> EXERCISE REQUIREMENTS
Return each of the entries below precisely as it appears.

*** AVAILABLE DATA ***

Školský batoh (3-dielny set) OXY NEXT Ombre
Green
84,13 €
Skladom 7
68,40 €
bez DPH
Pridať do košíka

***

> SOLUTION TO THIS TASK
Školský batoh (3-dielny set) OXY NEXT Ombre
Green
84,13 €
Skladom 7
68,40 €
bez DPH
Pridať do košíka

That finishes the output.